How To Handle Commercial Asphalt Paving Adjacent To Public Roads
One of the biggest challenges in the business of commercial asphalt paving is dealing with the interface between private and public areas. Public roads are often the arteries that bring the lifeblood of business to a commercial location. It is important to ensure you handle these interfaces properly. Be aware of these three things whenever your commercial asphalt connects with public roads.
Just because a road is there doesn't mean you're free to connect it or that it would be wise to do so. Most municipalities have rules regarding how commercial locations connect with surrounding streets, roads, and highways. A major reason these rules exist is to ensure that traffic can flow safely to, from, and around businesses.
Depending on the rules where your business resides, you may need to do a study of the impact your connections will have on the flow of traffic. You will also likely have to seek approval from a local board for each connection. On the upside, most communities want businesses to thrive so the board will want to help you get this right.
Many local roadways have curbs. These are often present to channel water toward storm drainage systems without creating hazards for traffic. Some localities also have rules about listing addresses on curbsides to ensure all street addresses are identifiable without walking up to the buildings on them.
Curbing requirements vary widely from city to city and even within neighborhoods of cities. In some locations, the city will allow a commercial asphalt paving services company to connect your surface directly to the asphalt of the local roadway. Other locations may require the asphalt paving to stop before it hits the curb.

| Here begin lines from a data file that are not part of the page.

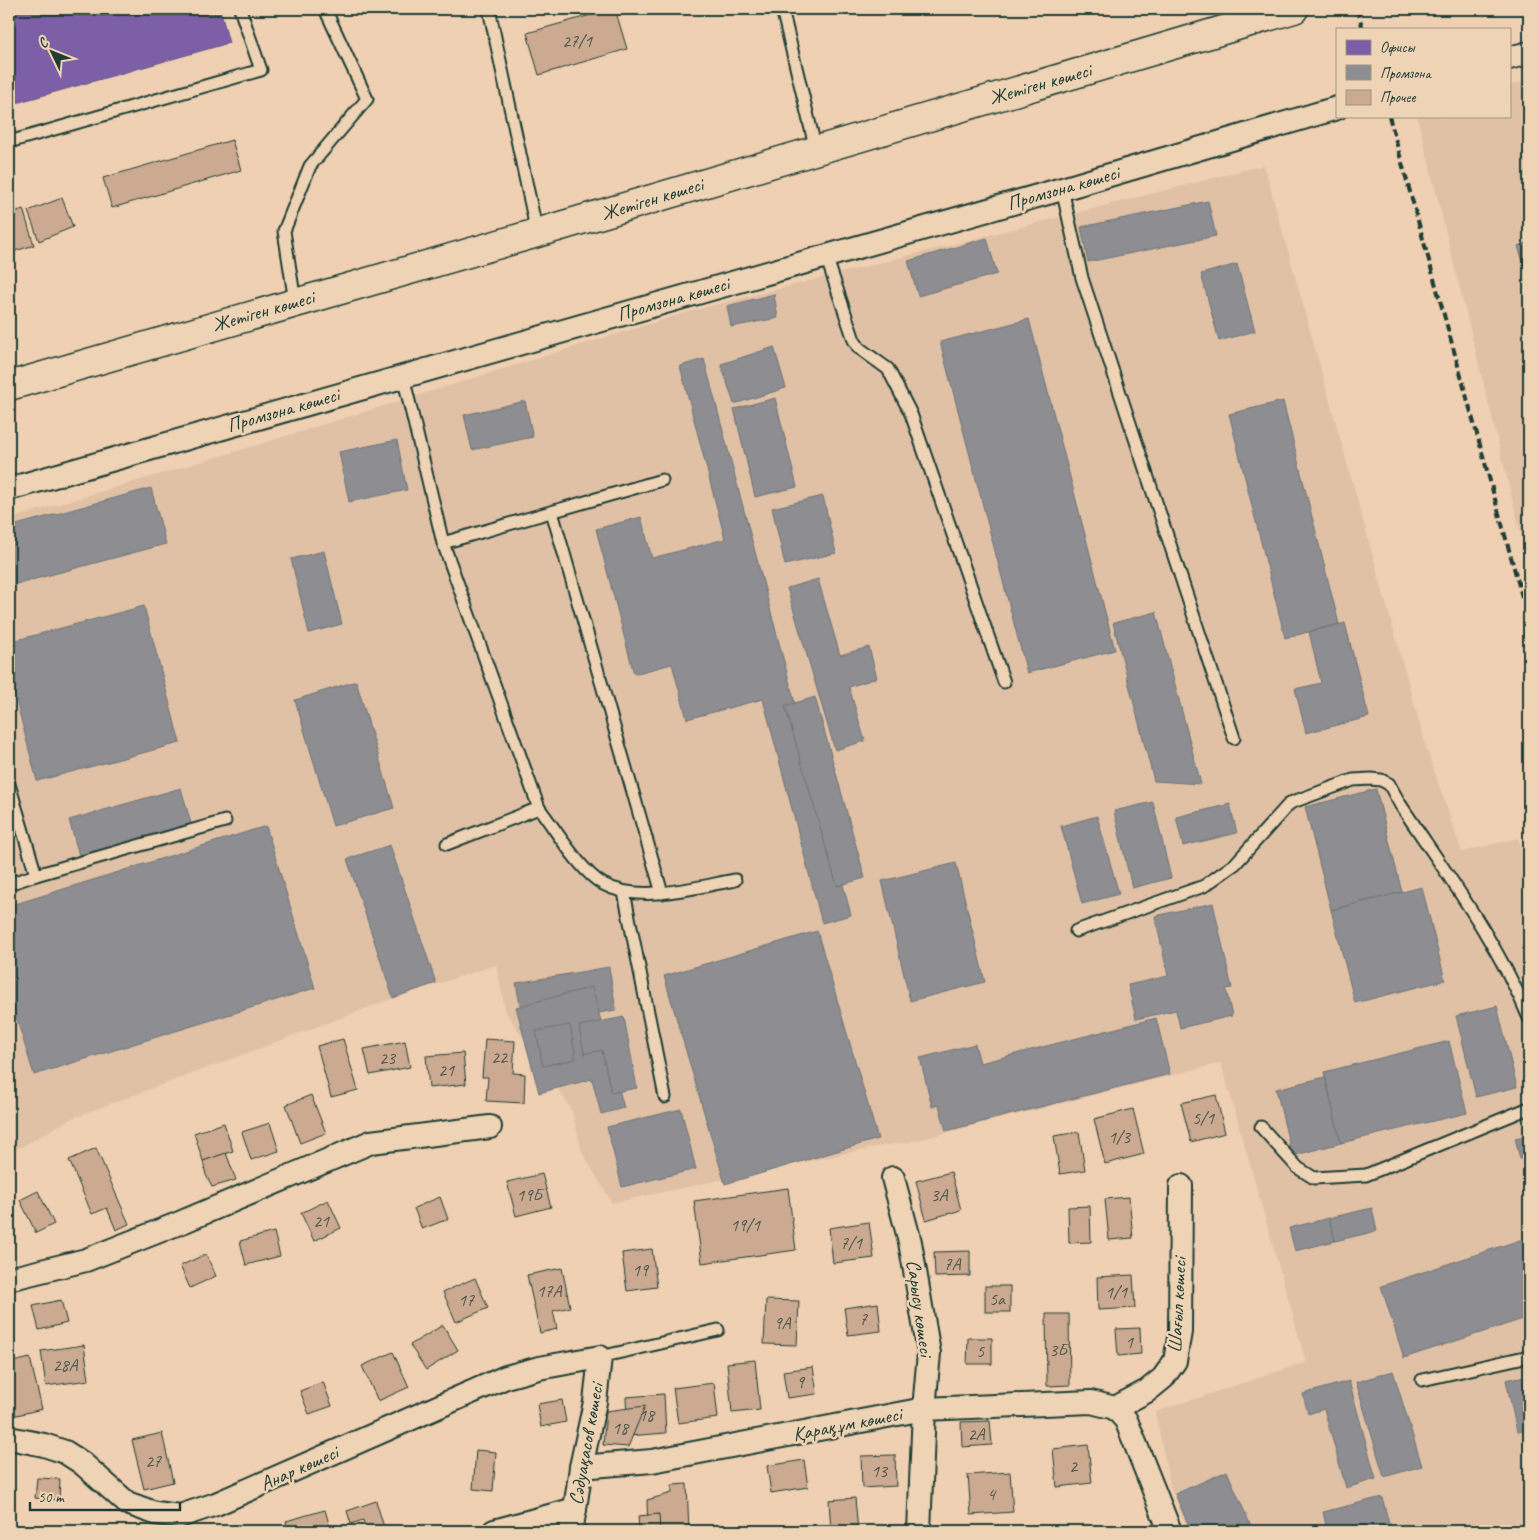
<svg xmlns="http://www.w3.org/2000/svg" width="1538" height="1540" viewBox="0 0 1538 1540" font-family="Caveat,sans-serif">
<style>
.built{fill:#e1c1a6}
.offices{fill:#7b5ea7;stroke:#5f5484}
.industry{fill:#8d8d92;stroke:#6c7576}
.building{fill:#cca991;stroke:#1f3d34}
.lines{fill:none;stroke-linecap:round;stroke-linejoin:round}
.service-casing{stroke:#1f3d34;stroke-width:15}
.minor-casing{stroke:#1f3d34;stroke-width:26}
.tertiary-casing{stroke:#1f3d34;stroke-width:31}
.service{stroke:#eed3b5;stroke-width:11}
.minor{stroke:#eed3b5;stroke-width:22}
.tertiary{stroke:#eed3b5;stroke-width:28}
.rail{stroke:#1f3d34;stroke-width:4;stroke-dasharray:8 4;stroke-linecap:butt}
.labels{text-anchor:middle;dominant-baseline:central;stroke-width:5;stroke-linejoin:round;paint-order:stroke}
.number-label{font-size:18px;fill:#4a584b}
.street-label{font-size:20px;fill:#1f3d34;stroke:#eed3b5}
</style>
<rect width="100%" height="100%" fill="#f0d0b2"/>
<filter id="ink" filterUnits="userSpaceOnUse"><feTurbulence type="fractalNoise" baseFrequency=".02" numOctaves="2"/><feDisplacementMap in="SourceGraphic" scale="10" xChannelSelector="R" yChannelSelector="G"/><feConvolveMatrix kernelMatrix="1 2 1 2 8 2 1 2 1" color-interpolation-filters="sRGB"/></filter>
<g filter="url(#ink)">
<g class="built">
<polygon points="1529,80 1529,567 1417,116 1509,116 1509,86"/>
<polygon points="1264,165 1427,750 1462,852 1518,838 1529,878 1529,1531 1188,1531 1171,1489 1155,1412 1306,1362 1221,1063 910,1142 881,1146 612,1203 582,1152 572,1111 546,1070 506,1013 496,965 389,1000 70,1119 9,1154 9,519 234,452 691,311"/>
</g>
<polygon class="offices" points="9,9 220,9 229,43 9,105"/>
<g class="industry">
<polygon points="1208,201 1216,236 1088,262 1081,227"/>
<polygon points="987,238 997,274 918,296 908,261"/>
<polygon points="1529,242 1529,281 1518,246"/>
<polygon points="1237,264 1255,331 1219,341 1201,274"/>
<polygon points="774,294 778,318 731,327 727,306"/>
<polygon points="1029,319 1115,650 1027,673 940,342"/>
<polygon points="774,347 786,388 734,404 721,364"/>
<polygon points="704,359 851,915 822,923 763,699 687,719 672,664 634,674 596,529 641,517 652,558 725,539 680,366"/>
<polygon points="775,398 797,487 755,497 734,409"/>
<polygon points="525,401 533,437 472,450 464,415"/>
<polygon points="1283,401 1339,624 1285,638 1229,414"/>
<polygon points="397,440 407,490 349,502 339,452"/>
<polygon points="151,488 166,544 9,586 9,527"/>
<polygon points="823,496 836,553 785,565 772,508"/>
<polygon points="324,551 342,624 309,633 291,559"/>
<polygon points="818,579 840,655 869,647 877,678 849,687 865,741 835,750 787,588"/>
<polygon points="144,606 180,743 37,781 9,673 9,642"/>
<polygon points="1156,612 1201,784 1154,781 1113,623"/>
<polygon points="1345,623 1369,717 1306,733 1295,689 1321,683 1309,632"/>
<polygon points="356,681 394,808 333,826 295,700"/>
<polygon points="815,697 865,878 837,886 785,706"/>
<polygon points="181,788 192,827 80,859 69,820"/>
<polygon points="1376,789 1402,892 1331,910 1305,807"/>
<polygon points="1153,802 1171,878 1132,888 1114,811"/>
<polygon points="1230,804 1237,833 1183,846 1176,817"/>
<polygon points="1097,816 1119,894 1082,904 1061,826"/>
<polygon points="266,826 315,988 34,1075 9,994 9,906"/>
<polygon points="390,845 436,983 393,998 347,859"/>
<polygon points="956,863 985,982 910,1001 882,881"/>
<polygon points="1422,887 1445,980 1355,1003 1331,910"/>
<polygon points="1213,903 1232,988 1226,989 1232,1016 1180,1028 1176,1010 1136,1019 1128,985 1168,976 1155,916"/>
<polygon points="817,931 878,1139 725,1184 664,976"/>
<polygon points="609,967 616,1010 541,1023 539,1013 522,1016 516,983"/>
<polygon points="592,987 624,1108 601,1114 592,1079 539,1093 516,1007"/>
<polygon points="1497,1006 1517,1087 1476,1097 1456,1016"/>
<polygon points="624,1017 637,1088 611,1093 602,1050 584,1054 579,1026"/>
<polygon points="1156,1018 1170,1074 946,1131 939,1105 932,1107 920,1058 975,1044 980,1063"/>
<polygon points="570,1025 576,1059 543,1066 536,1031"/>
<polygon points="1449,1041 1467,1113 1341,1143 1324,1072"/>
<polygon points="1325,1077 1341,1143 1292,1156 1276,1089"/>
<polygon points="681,1109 696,1169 622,1187 607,1127"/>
<polygon points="1529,1135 1529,1157 1520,1159 1515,1138"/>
<polygon points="1372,1208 1377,1231 1335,1241 1329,1218"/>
<polygon points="1329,1218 1335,1241 1295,1251 1289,1228"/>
<polygon points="1529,1237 1529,1317 1404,1358 1381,1286"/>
<polygon points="1393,1371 1422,1466 1384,1477 1356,1382"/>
<polygon points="1529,1375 1529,1430 1517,1432 1506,1380"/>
<polygon points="1349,1381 1376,1479 1346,1488 1324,1409 1308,1414 1303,1394"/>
<polygon points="1227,1471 1253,1531 1191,1531 1175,1494"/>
<polygon points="1382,1497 1391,1531 1327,1531 1323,1512"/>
</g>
<g class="building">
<polygon points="612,9 615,9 627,49 539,75 527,33"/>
<polygon points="232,140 241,170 112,208 103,178"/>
<polygon points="62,198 73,227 39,241 28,211"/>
<polygon points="23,209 34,245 9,253 9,214"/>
<polygon points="343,1039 358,1090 331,1097 317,1046"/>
<polygon points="485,1039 515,1041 513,1073 525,1074 524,1103 486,1101 488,1077 482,1077"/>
<polygon points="405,1041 410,1067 370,1075 364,1049"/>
<polygon points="463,1053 466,1084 429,1088 426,1056"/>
<polygon points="311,1095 326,1133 300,1143 286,1105"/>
<polygon points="1216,1095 1225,1133 1191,1142 1181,1103"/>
<polygon points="1133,1109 1144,1154 1105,1164 1094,1119"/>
<polygon points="224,1123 233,1151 203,1161 194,1133"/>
<polygon points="270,1123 279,1151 251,1160 242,1132"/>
<polygon points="1079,1132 1085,1170 1060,1174 1054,1136"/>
<polygon points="96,1148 129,1224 116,1230 107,1208 92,1214 69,1160"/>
<polygon points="226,1153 236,1180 212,1187 206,1175 203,1161"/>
<polygon points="951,1172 961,1210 926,1220 916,1181"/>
<polygon points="542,1174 551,1207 516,1216 507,1182"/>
<polygon points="788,1188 796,1250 702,1263 694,1201"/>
<polygon points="38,1191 54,1224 36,1233 20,1200"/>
<polygon points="440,1197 448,1219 422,1229 414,1208"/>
<polygon points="1129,1197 1133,1238 1109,1240 1105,1199"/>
<polygon points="328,1200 341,1228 314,1241 301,1213"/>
<polygon points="1090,1206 1091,1242 1069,1243 1068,1207"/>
<polygon points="869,1222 874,1258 833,1263 829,1228"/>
<polygon points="274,1232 280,1256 246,1265 240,1241"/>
<polygon points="652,1249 657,1287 627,1291 622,1253"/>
<polygon points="970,1251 970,1276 935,1277 934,1252"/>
<polygon points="206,1254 216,1276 190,1288 180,1266"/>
<polygon points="562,1268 570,1307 553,1311 557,1329 540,1333 527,1275"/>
<polygon points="1133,1275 1135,1308 1098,1310 1097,1277"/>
<polygon points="475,1278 488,1308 456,1322 443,1292"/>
<rect x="985" y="1286" width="25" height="26"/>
<polygon points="61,1300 67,1323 39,1330 33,1306"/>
<polygon points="766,1300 799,1301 797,1345 764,1344"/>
<polygon points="878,1303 881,1331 848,1335 844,1308"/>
<polygon points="1046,1314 1069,1314 1070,1385 1047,1386"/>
<polygon points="443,1325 458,1350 426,1370 410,1345"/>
<polygon points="1140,1328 1141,1354 1118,1356 1116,1329"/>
<polygon points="968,1338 992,1338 992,1364 967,1364"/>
<polygon points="84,1345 89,1380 46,1386 41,1351"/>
<polygon points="393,1352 409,1387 378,1401 362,1366"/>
<polygon points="30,1358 42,1409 13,1416 9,1400 9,1363"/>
<polygon points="755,1360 760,1410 732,1413 727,1363"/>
<polygon points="813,1367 817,1394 787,1398 783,1371"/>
<polygon points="323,1382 332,1406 309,1414 300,1391"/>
<polygon points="714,1383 718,1418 678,1423 673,1388"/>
<polygon points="664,1394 666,1433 628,1436 626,1397"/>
<polygon points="562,1400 566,1422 541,1427 537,1404"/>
<polygon points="645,1406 628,1447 603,1445 606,1411"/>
<polygon points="990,1421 992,1445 962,1447 961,1422"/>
<polygon points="162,1433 173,1482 144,1489 132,1440"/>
<polygon points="1088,1445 1092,1483 1057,1487 1053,1449"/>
<polygon points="476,1450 496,1452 493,1491 473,1489"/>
<polygon points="895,1455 896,1486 862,1488 861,1456"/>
<polygon points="804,1460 808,1487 771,1493 767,1466"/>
<polygon points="1010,1472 1013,1512 971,1515 968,1475"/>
<polygon points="37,1478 60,1479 59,1500 35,1498"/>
<polygon points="687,1484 689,1531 648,1531 647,1500 672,1493 672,1485"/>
<polygon points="855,1498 858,1531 831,1531 829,1500"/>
<polygon points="376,1501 384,1527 372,1531 367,1531 363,1520 351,1524 347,1511"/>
<polygon points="325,1510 331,1531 288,1531 286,1521"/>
<polygon points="659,1514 660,1531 639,1531 638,1516"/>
</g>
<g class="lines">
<g class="service-casing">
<g id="service">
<polyline points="489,9 537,233"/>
<polyline points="782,9 816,150"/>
<polyline points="9,142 261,70 240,9"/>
<polyline points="1062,189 1082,278 1234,738"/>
<polyline points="826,256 854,340 859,348 888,369 911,414 1004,682"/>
<polyline points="295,302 284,231 310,166 367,99 325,9"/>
<polyline points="403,376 443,543 539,808 447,844"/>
<polyline points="552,512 662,893"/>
<polyline points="443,543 662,480"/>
<polyline points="9,784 36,875 225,821"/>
<path d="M539,808c17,22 41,63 64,76 36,20 94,3 132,-4"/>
<polyline points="9,884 36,875"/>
<polyline points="624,892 665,1097"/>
<path d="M1076,931l128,-45 31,-22 55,-61 63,-23 18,-1 10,1 8,4 11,20c46,69 97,137 129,214"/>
<polyline points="1261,1127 1298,1168 1314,1178 1366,1175 1529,1108"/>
<polyline points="600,1357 718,1330"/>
<polyline points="1422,1380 1529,1356"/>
</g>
</g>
<g class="minor-casing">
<g id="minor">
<polyline points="1509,58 1529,53"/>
<polyline points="9,489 1062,189 1337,108"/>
<polyline points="893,1178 910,1242 929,1353 924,1409 919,1531"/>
<polyline points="9,1279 86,1260 182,1222 371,1142 490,1127"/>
<polyline points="9,1438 44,1445 65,1452 82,1463 127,1503 155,1513 180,1516 216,1504 506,1377 539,1368 600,1357 595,1402 581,1467 575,1509 571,1531"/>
<polyline points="581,1467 652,1461 924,1409 1091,1402 1115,1408"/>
<polyline points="494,1531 575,1509"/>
<polyline points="1170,1531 1126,1420 1115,1408 1147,1391 1163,1378 1175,1361 1180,1332 1181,1186"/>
</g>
</g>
<g class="tertiary-casing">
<polyline id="tertiary" points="9,386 537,233 1294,9"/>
</g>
<use href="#service" class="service"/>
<use href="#minor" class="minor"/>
<use href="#tertiary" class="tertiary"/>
<g class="rail">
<polyline points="1357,9 1363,29"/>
<polyline points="1389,116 1529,622"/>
</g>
</g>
</g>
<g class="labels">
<g class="number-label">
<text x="577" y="41">27/1</text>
<text x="499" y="1057">22</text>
<text x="387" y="1058">23</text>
<text x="446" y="1070">21</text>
<text x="1203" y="1118">5/1</text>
<text x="1119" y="1137">1/3</text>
<text x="529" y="1195">19Б</text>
<text x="939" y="1195">3А</text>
<text x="321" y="1221">21</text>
<text x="745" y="1225">19/1</text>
<text x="851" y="1243">7/1</text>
<text x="952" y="1264">7А</text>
<text x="640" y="1270">19</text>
<text x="549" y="1291">17А</text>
<text x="1116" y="1292">1/1</text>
<text x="997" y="1299">5а</text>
<text x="466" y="1300">17</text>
<text x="863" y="1319">7</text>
<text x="782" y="1323">9А</text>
<text x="1129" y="1342">1</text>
<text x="1058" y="1350">3Б</text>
<text x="980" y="1351">5</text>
<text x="65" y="1365">28А</text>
<text x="800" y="1382">9</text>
<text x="646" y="1415">18</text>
<text x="620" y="1428">18</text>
<text x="976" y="1434">2А</text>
<text x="153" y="1461">27</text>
<text x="1073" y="1466">2</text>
<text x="879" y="1471">13</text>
<text x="991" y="1494">4</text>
</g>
<g class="street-label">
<text transform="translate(1040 84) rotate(-16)">Жетіген көшесі</text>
<text transform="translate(1063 188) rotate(-16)">Промзона көшесі</text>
<text transform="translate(652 199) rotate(-17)">Жетіген көшесі</text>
<text transform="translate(673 299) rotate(-16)">Промзона көшесі</text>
<text transform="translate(263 311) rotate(-16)">Жетіген көшесі</text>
<text transform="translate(283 410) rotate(-16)">Промзона көшесі</text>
<text transform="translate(1177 1305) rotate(-87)">Шағыл көшесі</text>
<text transform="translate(920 1308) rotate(82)">Сарысу көшесі</text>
<text transform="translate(847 1424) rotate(-11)">Қарақұм көшесі</text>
<text transform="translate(586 1444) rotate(-80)">Сәдуақасов көшесі</text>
<text transform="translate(299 1468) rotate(-24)">Анар көшесі</text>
</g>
</g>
<rect width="1538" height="1540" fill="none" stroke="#eed3b5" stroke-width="30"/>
<rect x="15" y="15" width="1508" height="1510" fill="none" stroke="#1f3d34" stroke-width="2" filter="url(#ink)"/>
<rect x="1336" y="28" width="175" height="90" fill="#eed3b5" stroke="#9b9781"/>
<rect x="1346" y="40" width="25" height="15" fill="#7b5ea7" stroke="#9b9781"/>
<text x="1380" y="52" font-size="15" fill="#1f3d34">Офисы</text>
<rect x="1346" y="65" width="25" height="15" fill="#8d8d92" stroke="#9b9781"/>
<text x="1380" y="78" font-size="15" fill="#1f3d34">Промзона</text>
<rect x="1346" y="90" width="25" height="15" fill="#cca991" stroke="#9b9781"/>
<text x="1380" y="102" font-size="15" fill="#1f3d34">Прочее</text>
<g transform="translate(52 52) rotate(313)" stroke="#eed3b5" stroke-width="4" paint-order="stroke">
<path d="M0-4L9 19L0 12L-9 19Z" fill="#1f3d34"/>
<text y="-8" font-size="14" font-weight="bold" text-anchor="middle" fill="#1f3d34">С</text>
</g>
<path d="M30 1502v8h150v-8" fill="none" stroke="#1f3d34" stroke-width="2.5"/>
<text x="38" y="1502" font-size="15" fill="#1f3d34" stroke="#eed3b5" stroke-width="4" paint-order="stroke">50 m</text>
</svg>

Whenever possible, you don't want drainage from your property to create problems along the adjoining roadways. Ideally, your property will have connections to the local stormwater drainage system. Usually, a commercial asphalt paving services contractor can gently slope parts of a parking lot or side street to direct water into the drains on your property.
If the location has major drainage issues, asphalt may also be part of the solution. Contractors can often create porous asphalt mixtures. While these surfaces don't serve as drainage systems in their own right, they can allow some water to go through the asphalt and into the ground. This will encourage drying on your property and limit how much water will flood onto the public roads during heavy storms.